Word of the day, 1st April 2015
April Fool’s Day /ˈeɪprəl fuːlz deɪ/
Don’t believe everything you hear today – if there’s a news story that sounds a bit strange, or too good to be true, it may well be a hoax /həʊks/.
April Fool’s Day (sometimes called April Fools’ Day or All Fools’ Day) on the first day of April, is a day when some people play practical jokes and hoaxes on each other. The jokes and their victims are known as “April fools“. Hoax stories may be reported by the press and other media on this day (sometimes explained on subsequent days).
Popular since the 19th century, the day is not a national holiday in any country, but it is well known in Canada, Europe, Australia, Brazil and the United States.
References to April Fool’s Day can be found as early as the 1500s. However, these early references were infrequent and tended to be vague and ambiguous and the origin of the “custom of making April Fools” remains a mystery.
The word “fool” comes from Latin “bellows, leather bag“.
A “bellows” /ˈbɛləʊz/ (or “pair of bellows”) is “an instrument consisting of an air chamber with flexible sides or end, a means of compressing it, an inlet valve, and a constricted outlet that is used to create a stream of air, as for producing a draught for a fire or for sounding organ pipes.”
So from this meaning, the word was used in Vulgar Latin to refer to “a windbag” (someone who speaks a lot of nonsense; someone who talks a lot but without having knowledge) and so “an empty-headed person”).
As a verb “to fool someone” is to make someone look like a fool, or look “foolish” /ˈfuːlɪʃ/ (or “cause to appear ridiculous”).
There is a saying, which I believe may come from an old Chinese proverb, that says: “Fool me once, shame on you; fool me twice, shame on me.”
In other words, this says it is shameful to you to make someone look like a fool.
But if that person still trusts you enough to let you fool them again, it is a shame on them.
I would certainly agree with the first part of that saying. To deliberately make someone look like a fool is not a nice thing to do. Therefore, especially as a Christian, I believe this is not the sort of thing we should be involved with.
Having said that, I think if it is clear that something is a joke and that no one is made to look foolish, some of the fake stories can be quite funny.
God, through His Word the Bible, has a lot to say about fools, and about not being foolish, but about being wise and gaining wisdom.
Here are just a few examples:
The fool has said in his heart, “There is no God.” (Psalm 14:1/53:1)

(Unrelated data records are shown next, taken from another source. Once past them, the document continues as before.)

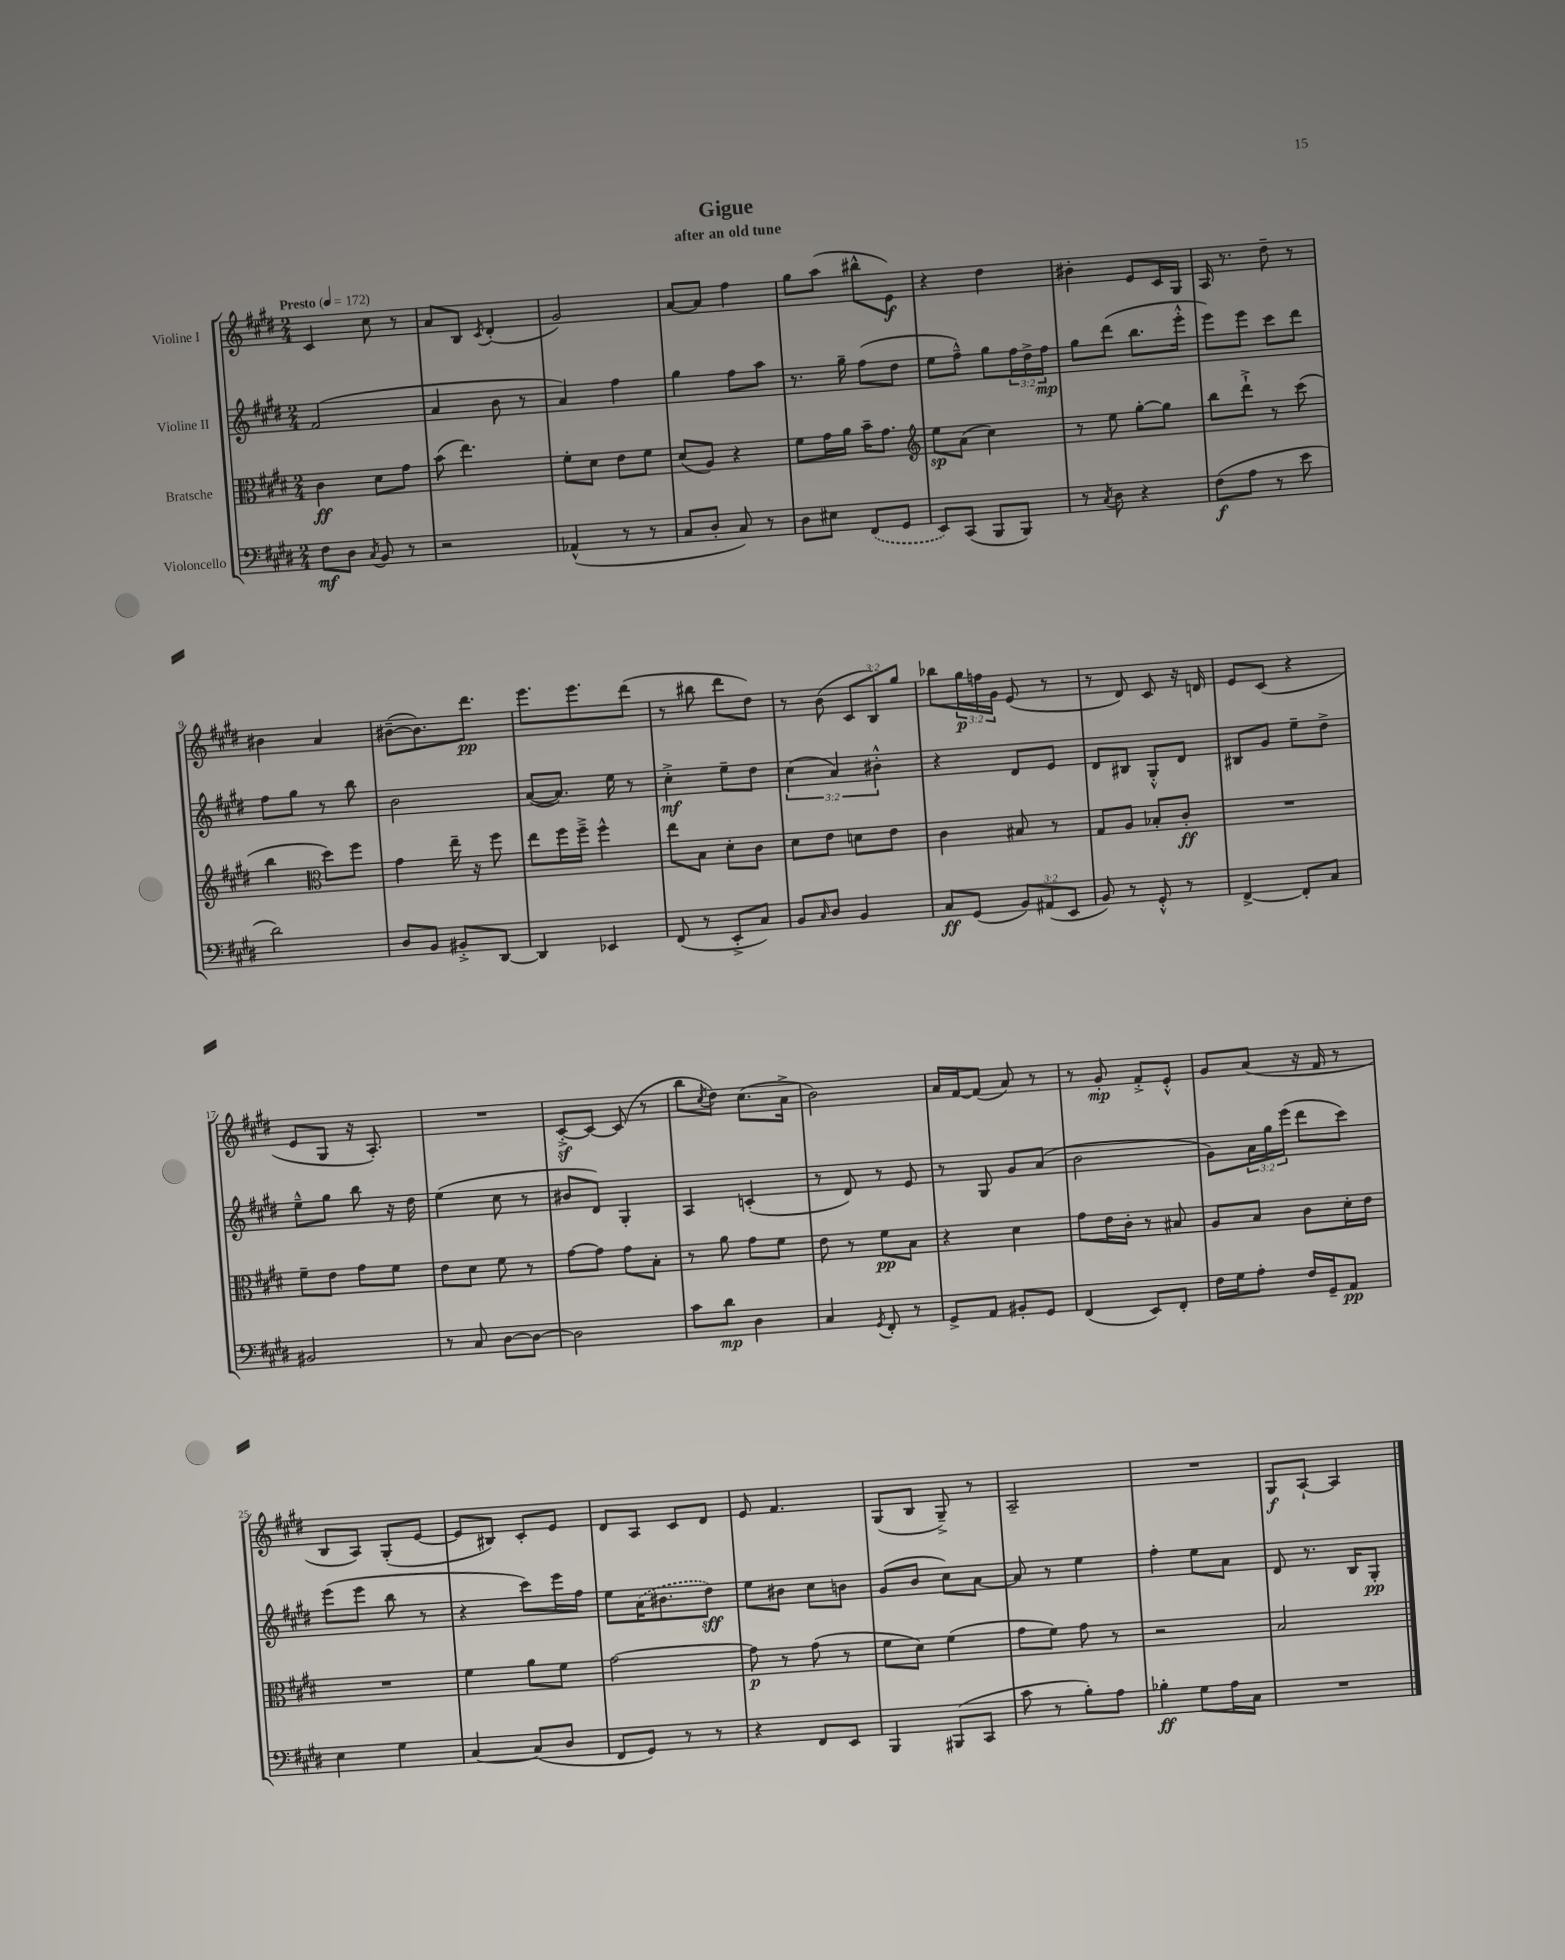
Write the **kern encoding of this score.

**kern	**dynam	**kern	**dynam	**kern	**dynam	**kern	**dynam
*part4	*part4	*part3	*part3	*part2	*part2	*part1	*part1
*staff4	*staff4	*staff3	*staff3	*staff2	*staff2	*staff1	*staff1
*I"Violoncello	*	*I"Bratsche	*	*I"Violine II	*	*I"Violine I	*
*clefF4	*	*clefC3	*	*clefG2	*	*clefG2	*
*k[f#c#g#d#]	*	*k[f#c#g#d#]	*	*k[f#c#g#d#]	*	*k[f#c#g#d#]	*
*M2/4	*	*M2/4	*	*M2/4	*	*M2/4	*
*MM172	*	*MM172	*	*MM172	*	*MM172	*
=1	=1	=1	=1	=1	=1	=1	=1
!	!	!	!	!	!	!LO:TX:a:B:t=Presto	!
8F#\L	mf	4c#\	ff	(2f#/	.	4c#/	.
8D#\J	.	.	.	.	.	.	.
8qC#/	.	.	.	.	.	.	.
8BB/	.	8d#\L	.	.	.	8cc#\	.
8r	.	8g#\J	.	.	.	8r	.
=2	=2	=2	=2	=2	=2	=2	=2
2r	.	(8b\	.	4a/	.	8a/L	.
.	.	4.ee\)	.	.	.	8B/J	.
.	.	.	.	.	.	8qc#/	.
.	.	.	.	8b\	.	(4d#'/	.
.	.	.	.	8r	.	.	.
=3	=3	=3	=3	=3	=3	=3	=3
(4AA-X^^/	.	8f#'\L	.	4a/)	.	2g#/)	.
.	.	8d#\J	.	.	.	.	.
8r	.	8e\L	.	4ff#\	.	.	.
8r	.	8f#\J	.	.	.	.	.
=4	=4	=4	=4	=4	=4	=4	=4
8C#/L	.	(8d#/L	.	4gg#\	.	[8a/L	.
8D#'/J	.	8A/J)	.	.	.	8a/J]	.
8C#/)	.	4r	.	8ff#\L	.	4ff#\	.
8r	.	.	.	8aa\J	.	.	.
=5	=5	=5	=5	=5	=5	=5	=5
8D#\L	.	8f#\L	.	8.r	.	8gg#\L	.
8E#X\J	.	16g#\L	.	.	.	(8aa\J	.
.	.	16a\JJ	.	16gg#~\	.	.	.
(8FF#/L	.	16b~\KL	.	(8ff#\L	.	8bb#X^^\L	.
.	.	8.g#\J	.	.	.	.	.
8GG#/J	.	.	.	8dd#\J	.	8e\J)	f
=6	=6	=6	=6	=6	=6	=6	=6
*	*	*clefG2	*	*	*	*	*
8EE/L)	.	8ee\L	sp	8ee\L	.	4r	.
(8CC#/J	.	(8a\J	.	8ff#~^^\J)	.	.	.
8BBB/L	.	4cc#\)	.	8gg#\L	.	4dd#\	.
8BBB/J)	.	.	.	24ff#\L	.	.	.
.	.	.	.	24dd#^\	.	.	.
.	.	.	.	24ff#\JJ	mp	.	.
=7	=7	=7	=7	=7	=7	=7	=7
8r	.	8r	.	8gg#\L	.	4b#X'\	.
8qC#/	.	.	.	.	.	.	.
8D#\	.	8ee\	.	(8ddd#\J	.	.	.
4r	.	[8gg#'\L	.	8.bb\L	.	8e/L	.
.	.	8gg#\J]	.	.	.	16c#/L	.
.	.	.	.	16eee'^^\Jk	.	16G#/JJ	.
=8	=8	=8	=8	=8	=8	=8	=8
(8F#\L	f	8bb\L	.	8eee\L)	.	16A/	.
.	.	.	.	.	.	8.r	.
8A\J	.	8ddd#`^\J	.	8eee\J	.	.	.
8r	.	8r	.	8ccc#\L	.	8dd#~\	.
8e\	.	(8ccc#\	.	8ddd#\J	.	8r	.
!!LO:LB:g=z
=9	=9	=9	=9	=9	=9	=9	=9
2d#\)	.	4bb\	.	8ff#\L	.	4b#X\	.
.	.	.	.	8gg#\J	.	.	.
*	*	*clefC3	*	*	*	*	*
.	.	8dd#\L)	.	8r	.	4a/	.
.	.	8ff#\J	.	8bb\	.	.	.
=10	=10	=10	=10	=10	=10	=10	=10
8D#/L	.	4g#\	.	2b\	.	([8b#X~\L	.
8BB/J	.	.	.	.	.	8.b#\])	.
8BB#X'^/L	.	16ee~\	.	.	.	.	.
.	.	16r	.	.	.	8.ddd#\J	pp
[8DD#/J	.	8ff#\	.	.	.	.	.
=11	=11	=11	=11	=11	=11	=11	=11
4DD#/]	.	8ee\L	.	([8a/L	.	8.eee\L	.
.	.	16ff#\L	.	8.a/J])	.	.	.
.	.	16ff#~^\JJ	.	.	.	8.eee\	.
4EE-X/	.	4ff#^^\	.	.	.	.	.
.	.	.	.	16ee\	.	.	.
.	.	.	.	8r	.	(8ddd#\J	.
=12	=12	=12	=12	=12	=12	=12	=12
(8FF#/	.	8ee\L	.	4cc#'^\	mf	8r	.
8r	.	8B\J	.	.	.	8bb#X\	.
8EE'^/L	.	8d#'\L	.	8ee~\L	.	8ddd#\L	.
8C#/J)	.	8c#\J	.	8dd#\J	.	8dd#\J)	.
=13	=13	=13	=13	=13	=13	=13	=13
8BB/L	.	8d#\L	.	(6cc#\	.	8r	.
16qqC#/	.	.	.	.	.	.	.
8D#/J	.	8e\J	.	.	.	(8b\	.
.	.	.	.	6a/)	.	.	.
4BB/	.	8dn\L	.	.	.	12c#/L	.
.	.	.	.	6b#X'^^\	.	12B/)	.
.	.	8e\J	.	.	.	.	.
.	.	.	.	.	.	12gg#/J	.
=14	=14	=14	=14	=14	=14	=14	=14
8C#/L	ff	4c#\	.	4r	.	8bb-X\L	.
(8GG#/J	.	.	.	.	.	24gg#\L	p
.	.	.	.	.	.	24ffn\	.
.	.	.	.	.	.	24g#\JJ	.
12BB/L)	.	8B#X/	.	8d#/L	.	(8e/	.
(12AA#X/	.	.	.	.	.	.	.
.	.	8r	.	8e/J	.	8r	.
12EE/J	.	.	.	.	.	.	.
=15	=15	=15	=15	=15	=15	=15	=15
8BB/)	.	8G#/L	.	8d#/L	.	8r	.
8r	.	8A/J	.	8B#X/J	.	8d#/)	.
8GG#'^^/	.	8B-X'/L	.	8G#'^^/L	.	8c#/	.
8r	.	8c#'/J	ff	8d#/J	.	16r	.
.	.	.	.	.	.	16dn/	.
=16	=16	=16	=16	=16	=16	=16	=16
[4FF#^/	.	2r	.	8B#X/L	.	8e/L	.
.	.	.	.	8g#/J	.	(8c#/J	.
8FF#'/L]	.	.	.	8ee~\L	.	4r	.
8C#/J	.	.	.	8dd#^\J	.	.	.
!!LO:LB:g=z
=17	=17	=17	=17	=17	=17	=17	=17
2BB#X/	.	8f#~\L	.	8ee~^^\L	.	8e/L	.
.	.	8e\J	.	8gg#\J	.	8G#/J	.
.	.	8g#\L	.	8bb\	.	16r	.
.	.	.	.	.	.	8.A'/)	.
.	.	8f#\J	.	16r	.	.	.
.	.	.	.	16dd#\	.	.	.
=18	=18	=18	=18	=18	=18	=18	=18
8r	.	8e\L	.	(4ee\	.	2r	.
8C#/	.	8d#\J	.	.	.	.	.
[8D#\L	.	8f#\	.	8cc#\	.	.	.
8D#\J_	.	8r	.	8r	.	.	.
=19	=19	=19	=19	=19	=19	=19	=19
2D#\]	.	[8g#\L	.	8b#X/L	.	[8c#z'^/L	.
.	.	8g#\J]	.	8d#/J)	.	8c#/J_	.
.	.	8g#\L	.	4G#'/	.	(8c#/]	.
.	.	8B'\J	.	.	.	8r	.
=20	=20	=20	=20	=20	=20	=20	=20
8c#\L	.	8r	.	4A/	.	8bb\L	.
.	.	.	.	.	.	8qcc#/	.
8d#\J	mp	8a\	.	.	.	8dd#\J)	.
4D#\	.	8g#\L	.	(4cn'/	.	(8.cc#\L	.
.	.	8f#\J	.	.	.	.	.
.	.	.	.	.	.	16a^\Jk	.
=21	=21	=21	=21	=21	=21	=21	=21
4C#/	.	8e\	.	8r	.	2b\)	.
.	.	8r	.	8d#/)	.	.	.
8qGG#/	.	.	.	.	.	.	.
8FF#'/	.	8f#\L	pp	8r	.	.	.
8r	.	8B\J	.	8e/	.	.	.
=22	=22	=22	=22	=22	=22	=22	=22
8GG#^/L	.	4r	.	8r	.	16a/LL	.
.	.	.	.	.	.	[16f#/J	.
8AA/J	.	.	.	8G#/	.	(8f#/J]	.
8BB#X'/L	.	4d#\	.	8g#/L	.	8a/)	.
8GG#/J	.	.	.	(8a/J	.	8r	.
=23	=23	=23	=23	=23	=23	=23	=23
(4FF#/	.	8g#\L	.	2b\	.	8r	.
.	.	16e\L	.	.	.	8g#'/	mp
.	.	16c#'\JJ	.	.	.	.	.
8EE/L)	.	8r	.	.	.	8f#'^/L	.
8FF#'/J	.	8B#X/	.	.	.	8e'^^/J	.
=24	=24	=24	=24	=24	=24	=24	=24
16F#\LL	.	8A/L	.	8g#\L)	.	8g#/L	.
16G#\J	.	.	.	.	.	.	.
8A'\J	.	8B/J	.	24a\L	.	(8a/J	.
.	.	.	.	24gg#\	.	.	.
.	.	.	.	(24eee\JJ	.	.	.
16F#/LL	.	8c#\L	.	8ddd#\L	.	16r	.
16GG#~/J	.	.	.	.	.	16f#/	.
8AA/J	pp	16d#'\L	.	8ccc#\J)	.	8r	.
.	.	16e\JJ	.	.	.	.	.
!!LO:LB:g=z
=25	=25	=25	=25	=25	=25	=25	=25
4E\	.	2r	.	(8eee\L	.	8B/L	.
.	.	.	.	8eee\J	.	8A/J)	.
4G#\	.	.	.	8bb\	.	(8G#'/L	.
.	.	.	.	8r	.	[8e/J	.
=26	=26	=26	=26	=26	=26	=26	=26
[4C#/	.	4f#\	.	4r	.	8e/L]	.
.	.	.	.	.	.	8B#X/J)	.
(8C#/L]	.	8a\L	.	8ccc#\L)	.	8c#'/L	.
8D#/J	.	8f#\J	.	16eee\L	.	8e/J	.
.	.	.	.	16ff#\JJ	.	.	.
=27	=27	=27	=27	=27	=27	=27	=27
8FF#/L	.	[2g#\	.	8ee\L	.	8d#/L	.
8GG#/J)	.	.	.	(16a\K	.	8A/J	.
.	.	.	.	8.b#X\	.	.	.
8r	.	.	.	.	.	8c#/L	.
8r	.	.	.	8dd#\J)	sff	8d#/J	.
=28	=28	=28	=28	=28	=28	=28	=28
4r	.	8g#\]	p	8ee\L	.	8e/	.
.	.	8r	.	8b#X\J	.	4.f#/	.
8FF#/L	.	(8g#\	.	8cc#\L	.	.	.
8EE/J	.	8r	.	8bn\J	.	.	.
=29	=29	=29	=29	=29	=29	=29	=29
4BBB/	.	8f#\L	.	(8g#/L	.	(8G#/L	.
.	.	8d#\J)	.	8b/J	.	8B/J	.
(8BBB#X/L	.	(4f#\	.	8cc#\L)	.	8G#~^/)	.
8CC#/J	.	.	.	[8a\J	.	8r	.
=30	=30	=30	=30	=30	=30	=30	=30
8c#\	.	8g#\L	.	8a/]	.	2A~/	.
8r	.	8f#\J)	.	8r	.	.	.
8B'\L)	.	8g#\	.	4ee\	.	.	.
8A\J	.	8r	.	.	.	.	.
=31	=31	=31	=31	=31	=31	=31	=31
4B-X'\	ff	2r	.	4ff#'\	.	2r	.
8G#\L	.	.	.	8ee\L	.	.	.
16A\L	.	.	.	8a\J	.	.	.
16C#\JJ	.	.	.	.	.	.	.
=32	=32	=32	=32	=32	=32	=32	=32
2r	.	2B/	.	8d#/	.	8G#/L	f
.	.	.	.	8.r	.	[8A`/J	.
.	.	.	.	.	.	4A/]	.
.	.	.	.	16B/KL	.	.	.
.	.	.	.	8G#'/J	pp	.	.
==	==	==	==	==	==	==	==
*-	*-	*-	*-	*-	*-	*-	*-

(Meaning, only a fool – an “empty-headed person” – tries to convince himself that there is no God. This is quite incredible, because some people who claim to be atheists are very “intelligent”, yet God calls them fools!).
Whoever hides hatred has lying lips, And whoever spreads slander is a fool. (Proverbs 10:18)
Even a fool is counted wise when he holds his peace; When he shuts his lips, he is considered perceptive. (Proverbs 17:28)
The fear of the Lord is the beginning of knowledge, But fools despise wisdom and instruction. (Proverbs 1:7)
For the message of the cross is foolishness to those who are perishing, but to us who are being saved it is the power of God. (1 Corinthians 1:18)
If anyone among you seems to be wise in this age, let him become a fool that he may become wise. For the wisdom of this world is foolishness with God. For it is written, “He catches the wise in their own craftiness” (1 Corinthians 3:18-19)
If any of you lacks wisdom, let him ask of God, who gives to all liberally and without reproach, and it will be given to him. (James 1:5)
So today, instead of foolishness and folly, let us be wise and seek true wisdom that comes from God, through the Lord Jesus Christ.